Un des commentaires publié sur mon article précédent a soulevé un point intéressant car il disait en substance que dans la mesure où nos ancêtres ne nous appartenaient pas, nous ne pouvions pas considérer notre généalogie comme notre propriété. En conséquence, tout le monde pouvait utiliser les informations qu’elle contient.
Ma réponse a été qu’en l’espèce le problème tenait plus au respect
du travail accompli pour réaliser la généalogie qu’à la généalogie en tant que
telle. Mais c’est un autre débat …
Pour revenir au point soulevé par ce commentateur, voici
quelques réflexions que j’ai eues.
Un ancêtre et beaucoup de descendants ...
Le premier point qui me semble important est qu’un ancêtre
est a priori partagé par beaucoup de personnes, à part le cas où sur plusieurs
générations chaque descendant n’a eu qu’un seul enfant (ce qui est très rare).
Et cela peut aller très vite … En effet, prenons le cas d’un ancêtre vivant à
la sixième génération (la première étant la vôtre). Si cette personne a 3
enfants et que chacun de ses enfants a à son tour 3 enfants, et ainsi de suite,
alors à la première génération, il y a donc théoriquement 243 personnes (dont
vous) qui peuvent se targuer d’avoir cet individu comme ancêtre.
Cela fait donc beaucoup de monde …
Si on fait fi du droit d’aînesse, cela signifie donc que
chacune de ces 243 personnes peut se prévaloir d’avoir la personne de référence
comme ancêtre. Il ne vous « appartient » donc pas, mais « appartient »
à ces 243 personnes. En effet, pourquoi auriez-vous plus de « droits »
sur lui que les autres ?
Un ancêtre est un être humain ...
L’autre point est qu’on parle ici de personnes et non pas d’objets
matériels. Alors, de la même façon qu’on juge aujourd’hui complètement
inconcevable de « posséder » une personne, nous ne devrions jamais
envisager de posséder un ancêtre, même si celui-ci est décédé il y a 200 ans …
Au mieux peut-on posséder des écrits de sa part ou des bijoux !
Il faut donc être très vigilant dans le vocabulaire employé
lorsqu’on parle des personnes qui nous ont précédés sur cette planète. Même si dans
le langage courant on parle volontiers de « son » grand-père ou de « sa »
cousine au huitième degré (et je suis le premier à le faire …), il faut être
clair que cela ne signifie en rien la possession en propre de cette personne.
Les généalogistes avantagés ?
Un troisième point est qu’il faut distinguer, au sein d’une
famille, les personnes qui font la généalogie de leur famille et les autres.
Pourquoi ? Parce que les généalogistes ont cet avantage par rapport aux
autres qu’ils retrouvent les traces des ancêtres de la famille. Les autres au
mieux vont saluer ce travail, au pire vont s’en désintéresser !

Extrait du jeu de données
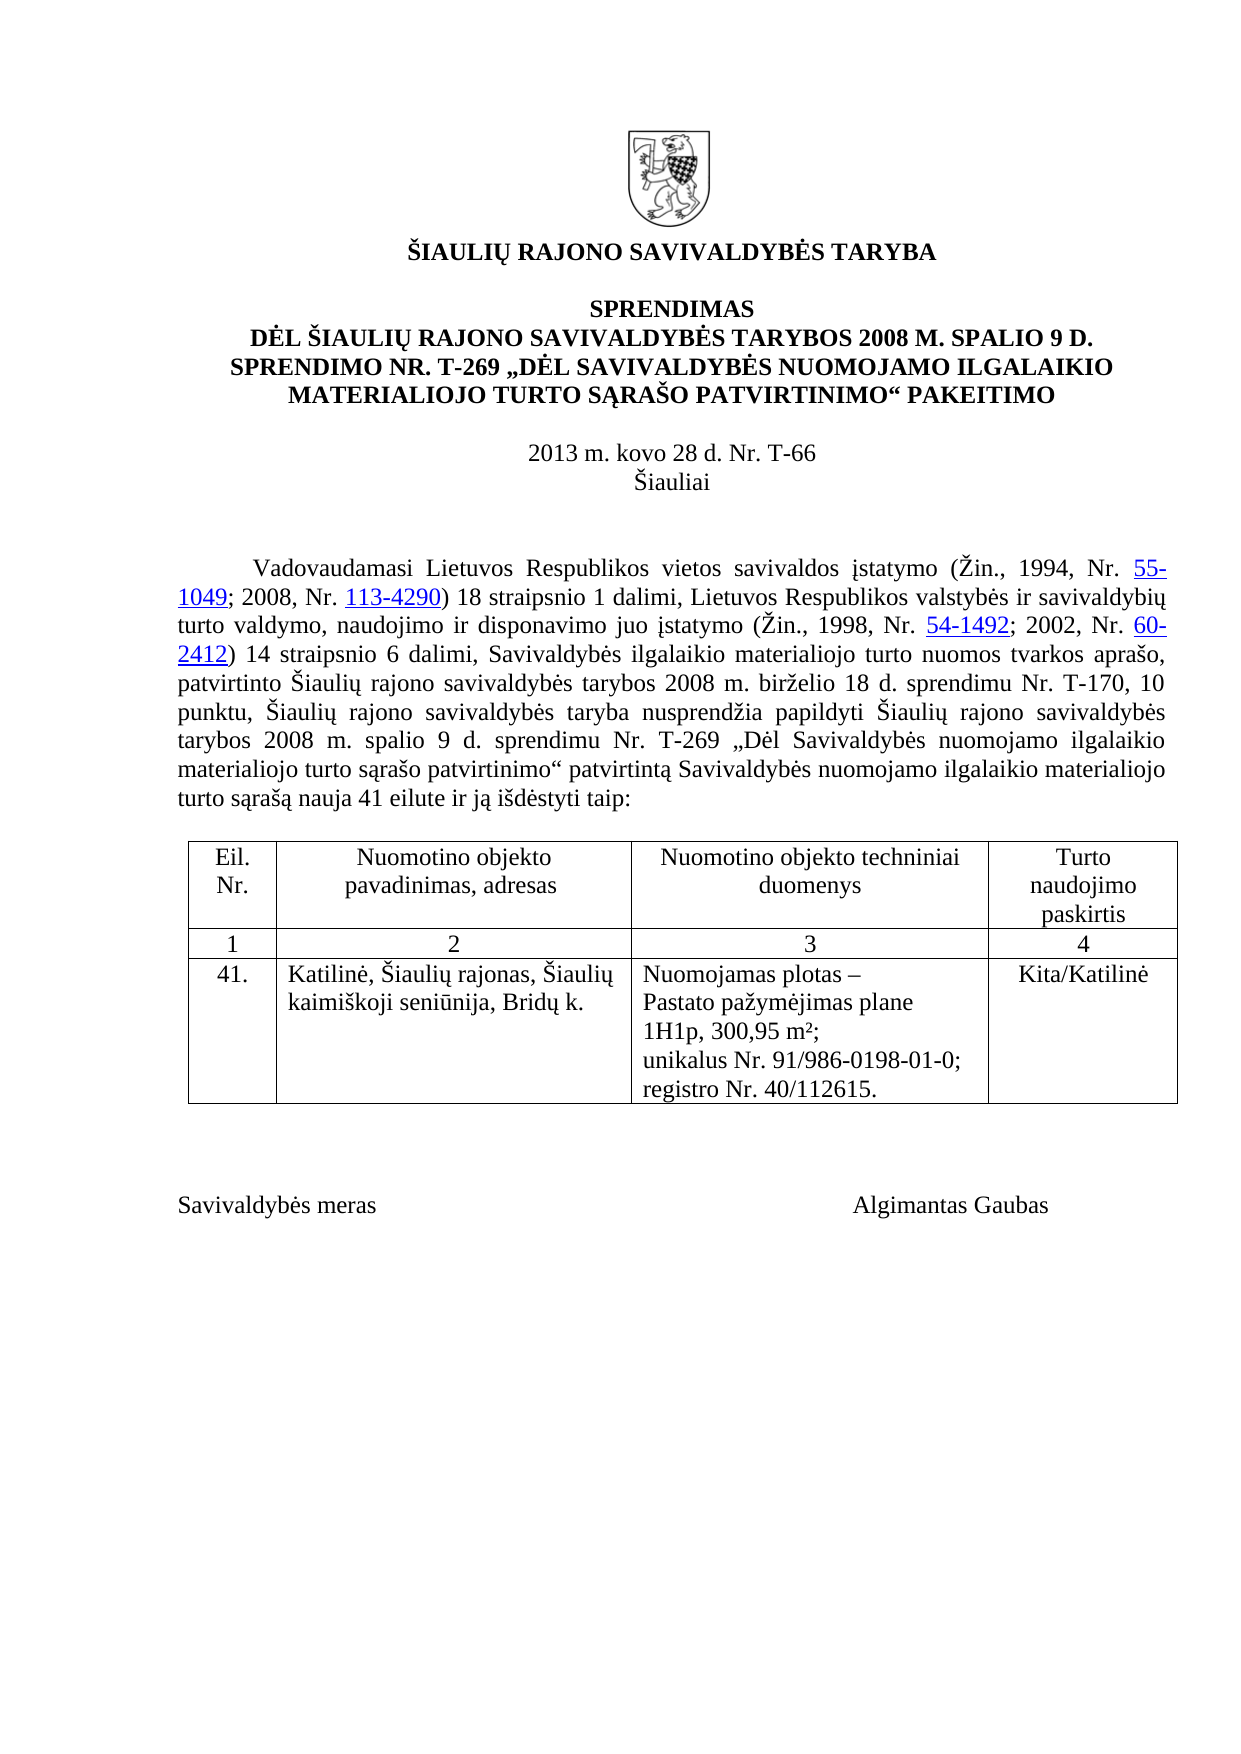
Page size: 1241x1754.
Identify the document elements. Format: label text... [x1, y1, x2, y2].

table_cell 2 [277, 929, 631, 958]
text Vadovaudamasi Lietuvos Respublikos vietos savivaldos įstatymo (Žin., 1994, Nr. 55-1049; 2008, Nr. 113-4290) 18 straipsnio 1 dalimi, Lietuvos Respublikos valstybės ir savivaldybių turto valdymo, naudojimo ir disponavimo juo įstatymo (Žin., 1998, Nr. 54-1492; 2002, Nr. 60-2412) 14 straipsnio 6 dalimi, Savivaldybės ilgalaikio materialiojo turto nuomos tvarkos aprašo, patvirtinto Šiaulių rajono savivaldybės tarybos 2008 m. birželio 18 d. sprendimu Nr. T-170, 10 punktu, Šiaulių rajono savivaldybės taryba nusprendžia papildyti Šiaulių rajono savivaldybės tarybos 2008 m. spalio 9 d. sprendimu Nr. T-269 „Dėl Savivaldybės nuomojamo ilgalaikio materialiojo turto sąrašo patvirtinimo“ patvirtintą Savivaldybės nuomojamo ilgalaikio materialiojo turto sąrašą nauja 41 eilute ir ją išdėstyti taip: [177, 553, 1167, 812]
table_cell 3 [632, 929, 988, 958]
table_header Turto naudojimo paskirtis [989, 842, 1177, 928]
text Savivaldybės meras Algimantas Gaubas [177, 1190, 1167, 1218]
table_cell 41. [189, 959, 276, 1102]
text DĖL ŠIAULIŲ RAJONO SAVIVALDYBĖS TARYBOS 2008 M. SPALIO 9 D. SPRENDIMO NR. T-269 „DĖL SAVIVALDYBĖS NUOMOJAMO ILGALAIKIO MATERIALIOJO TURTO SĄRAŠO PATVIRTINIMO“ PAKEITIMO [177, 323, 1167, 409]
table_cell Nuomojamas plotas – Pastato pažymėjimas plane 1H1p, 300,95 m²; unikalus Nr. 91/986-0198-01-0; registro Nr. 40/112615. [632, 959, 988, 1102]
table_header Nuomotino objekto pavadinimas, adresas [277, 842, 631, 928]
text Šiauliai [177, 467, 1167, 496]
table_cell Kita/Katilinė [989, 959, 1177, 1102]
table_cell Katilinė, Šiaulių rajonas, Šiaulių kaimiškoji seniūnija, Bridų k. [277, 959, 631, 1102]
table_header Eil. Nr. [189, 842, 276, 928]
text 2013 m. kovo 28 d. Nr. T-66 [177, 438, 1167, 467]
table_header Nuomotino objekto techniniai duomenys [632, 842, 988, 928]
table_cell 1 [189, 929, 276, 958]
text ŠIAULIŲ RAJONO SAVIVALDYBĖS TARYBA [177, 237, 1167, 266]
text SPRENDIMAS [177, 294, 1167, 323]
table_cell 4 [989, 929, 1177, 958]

...

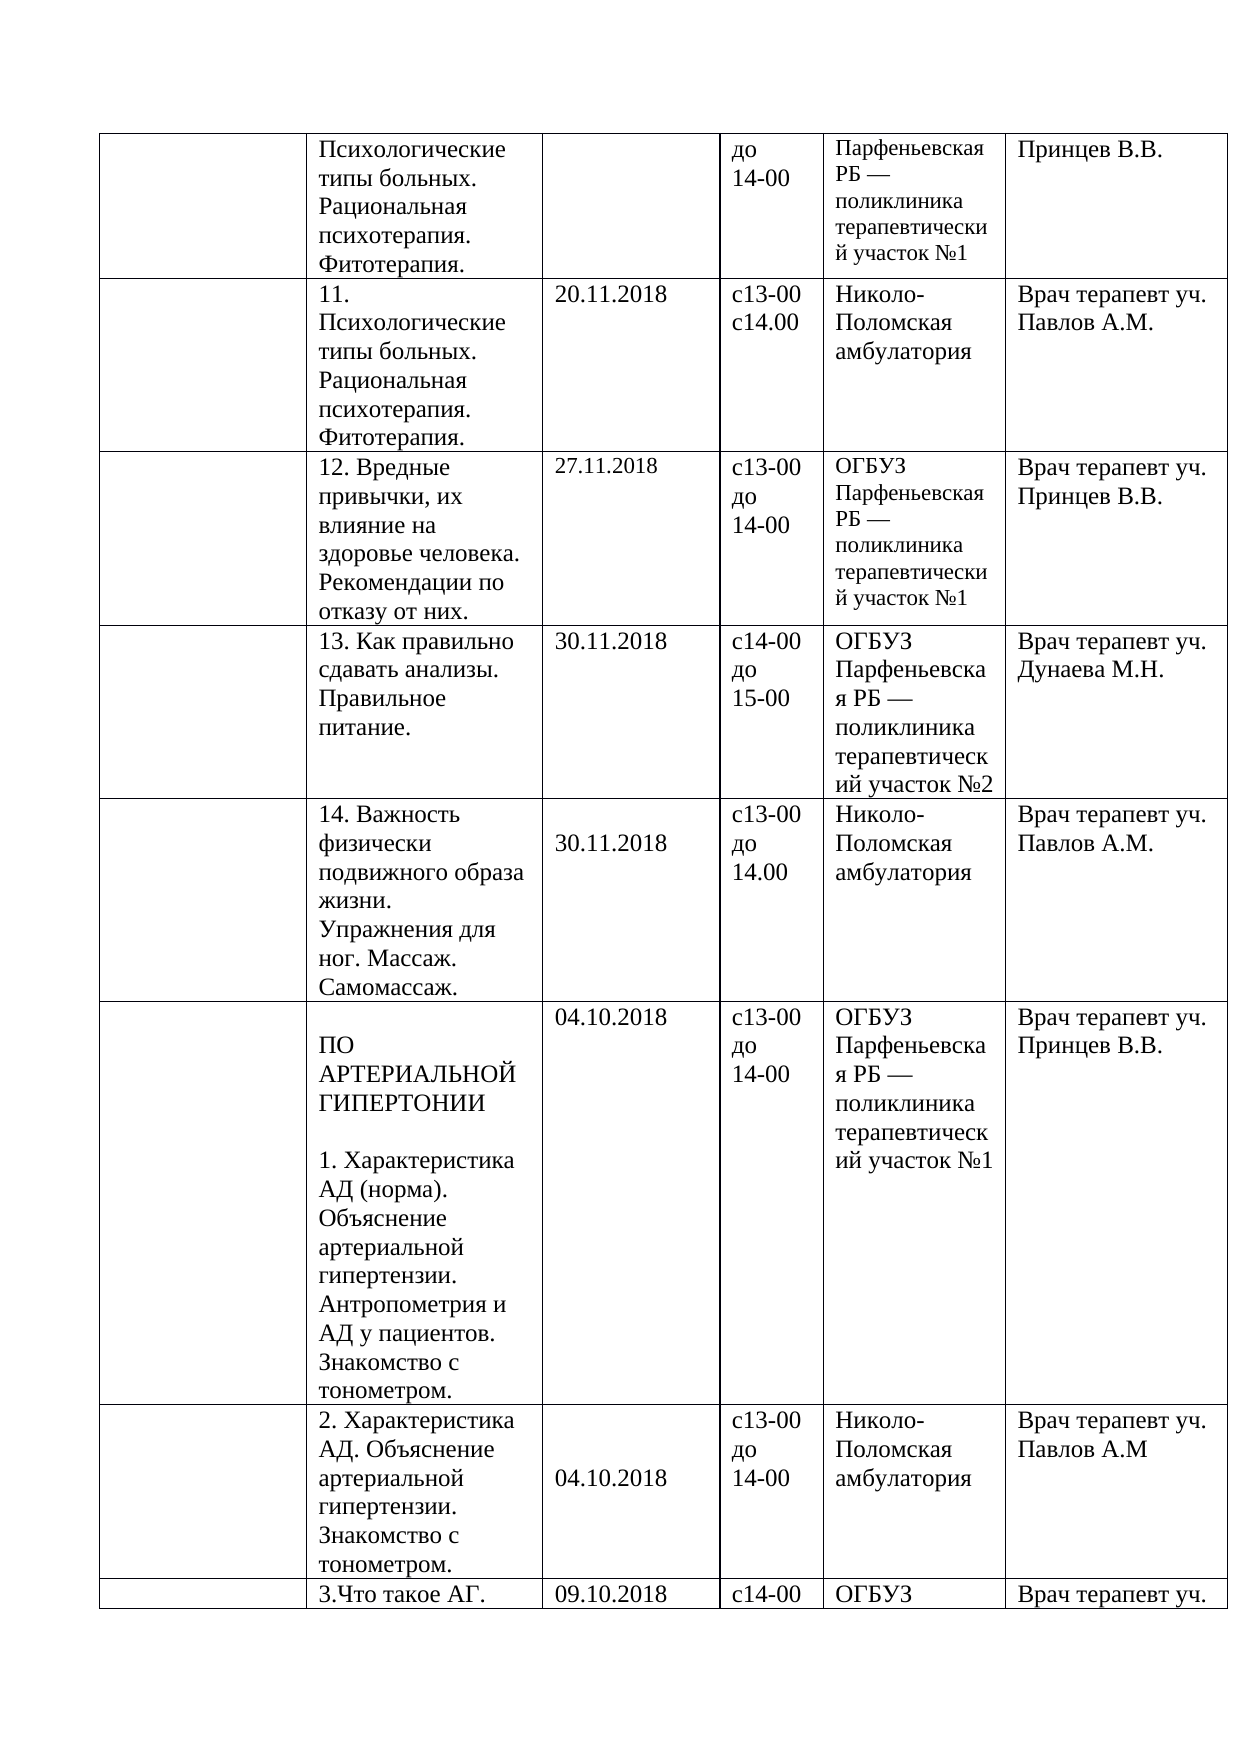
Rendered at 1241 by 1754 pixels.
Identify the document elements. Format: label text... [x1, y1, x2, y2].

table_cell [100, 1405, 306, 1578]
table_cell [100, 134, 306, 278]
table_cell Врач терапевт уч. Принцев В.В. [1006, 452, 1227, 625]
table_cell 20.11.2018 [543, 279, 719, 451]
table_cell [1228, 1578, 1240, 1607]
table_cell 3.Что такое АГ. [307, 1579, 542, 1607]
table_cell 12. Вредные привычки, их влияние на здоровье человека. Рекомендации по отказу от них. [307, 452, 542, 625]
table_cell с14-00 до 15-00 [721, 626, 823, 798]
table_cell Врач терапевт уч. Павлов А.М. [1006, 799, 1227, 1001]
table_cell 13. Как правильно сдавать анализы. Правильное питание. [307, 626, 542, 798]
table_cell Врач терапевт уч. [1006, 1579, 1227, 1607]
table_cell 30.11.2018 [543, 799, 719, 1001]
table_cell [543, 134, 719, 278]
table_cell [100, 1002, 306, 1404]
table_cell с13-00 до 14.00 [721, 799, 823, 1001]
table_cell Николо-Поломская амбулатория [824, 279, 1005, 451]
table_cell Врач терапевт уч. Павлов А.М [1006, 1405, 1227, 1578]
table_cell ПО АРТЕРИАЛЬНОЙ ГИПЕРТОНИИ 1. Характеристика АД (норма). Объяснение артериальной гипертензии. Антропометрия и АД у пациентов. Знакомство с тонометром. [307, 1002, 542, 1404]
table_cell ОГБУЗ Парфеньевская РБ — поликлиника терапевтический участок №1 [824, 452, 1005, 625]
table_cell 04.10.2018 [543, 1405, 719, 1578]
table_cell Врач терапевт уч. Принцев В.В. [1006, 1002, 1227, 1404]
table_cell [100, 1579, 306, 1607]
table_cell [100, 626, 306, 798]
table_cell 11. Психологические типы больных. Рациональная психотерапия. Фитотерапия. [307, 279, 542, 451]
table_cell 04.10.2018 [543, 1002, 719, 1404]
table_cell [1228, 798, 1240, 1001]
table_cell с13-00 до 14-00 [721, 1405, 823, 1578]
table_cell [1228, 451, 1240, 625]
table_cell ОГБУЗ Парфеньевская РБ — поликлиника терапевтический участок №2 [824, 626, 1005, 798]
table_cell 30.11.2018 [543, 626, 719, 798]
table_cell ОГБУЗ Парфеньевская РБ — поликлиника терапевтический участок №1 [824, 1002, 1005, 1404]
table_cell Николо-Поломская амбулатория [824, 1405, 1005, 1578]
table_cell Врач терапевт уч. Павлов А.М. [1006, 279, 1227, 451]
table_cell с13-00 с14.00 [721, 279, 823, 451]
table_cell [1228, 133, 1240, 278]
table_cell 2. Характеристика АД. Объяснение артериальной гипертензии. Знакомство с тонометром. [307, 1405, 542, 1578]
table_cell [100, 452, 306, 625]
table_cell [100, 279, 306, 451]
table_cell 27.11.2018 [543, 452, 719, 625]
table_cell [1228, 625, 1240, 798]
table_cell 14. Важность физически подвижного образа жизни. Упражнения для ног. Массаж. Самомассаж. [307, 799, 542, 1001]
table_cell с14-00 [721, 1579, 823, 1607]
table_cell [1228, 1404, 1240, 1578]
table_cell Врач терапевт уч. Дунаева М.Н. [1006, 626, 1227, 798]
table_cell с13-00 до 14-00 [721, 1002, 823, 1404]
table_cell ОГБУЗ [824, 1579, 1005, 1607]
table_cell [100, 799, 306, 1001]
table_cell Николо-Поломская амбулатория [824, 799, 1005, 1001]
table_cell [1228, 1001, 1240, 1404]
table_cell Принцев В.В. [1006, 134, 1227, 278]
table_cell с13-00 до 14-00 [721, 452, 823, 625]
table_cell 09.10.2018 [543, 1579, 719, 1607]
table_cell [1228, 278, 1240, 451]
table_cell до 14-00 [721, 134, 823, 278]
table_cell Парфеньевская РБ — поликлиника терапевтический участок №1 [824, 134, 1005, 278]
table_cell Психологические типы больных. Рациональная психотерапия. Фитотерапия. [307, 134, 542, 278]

• CONSIGNE
Poursuivez le texte sur l'appartenance des ancêtres en reprenant juste après sa dernière phrase.

• RÉSULTAT
Mais pour autant, le généalogiste familial ne peut pas s’approprier
ses ancêtres car ils sont les ascendants de toute la famille, pas que de lui.
Cet avantage de re-découvrir les ancêtres ne lui donne donc pas de droits
supplémentaires, juste la satisfaction du travail accompli ;..
Un ancêtre est un exemple
Personnellement, je préfère inverser les rôles en me disant
que la connaissance de mes ancêtres m’impose un devoir, celui de partager avec
les autres personnes de ma famille (famille au sens des descendants de cet
ancêtre) les découvertes que j’ai faites à son sujet.
Ainsi, si la vie de cette personne a été remarquable sur
certains aspects, parce qu’elle a quitté son village pour aller trouver du
travail à 200 kilomètres, qu’elle a été témoin d’un événement historique fort,
qu’elle a eu une vie dure ou au contraire épanouie, je me dois de le rapporter
le plus fidèlement possible pour qu’elle joue son rôle d’ancêtre, c’est-à-dire
de patriarche servant de modèle.
Donc nos ancêtres ne nous appartiennent pas, ils sont seulement
une part de nous. Cette part est réelle lorsqu’il s’agit de patrimoine
génétique, mais elle peut également être une part de notre personnalité si nous
acceptons de comprendre les valeurs qu’ils portaient et que nous voulons faire
nôtres.
Ainsi, avoir un ancêtre qui n’a pas hésité à quitter la France
pour aller d’établir au Québec au XVIIème siècle doit nous faire réfléchir
lorsque nous avons une décision importante dans la vie : nous pouvons
alors nous souvenir que cette personne de qui nous descendons a sauté le pas.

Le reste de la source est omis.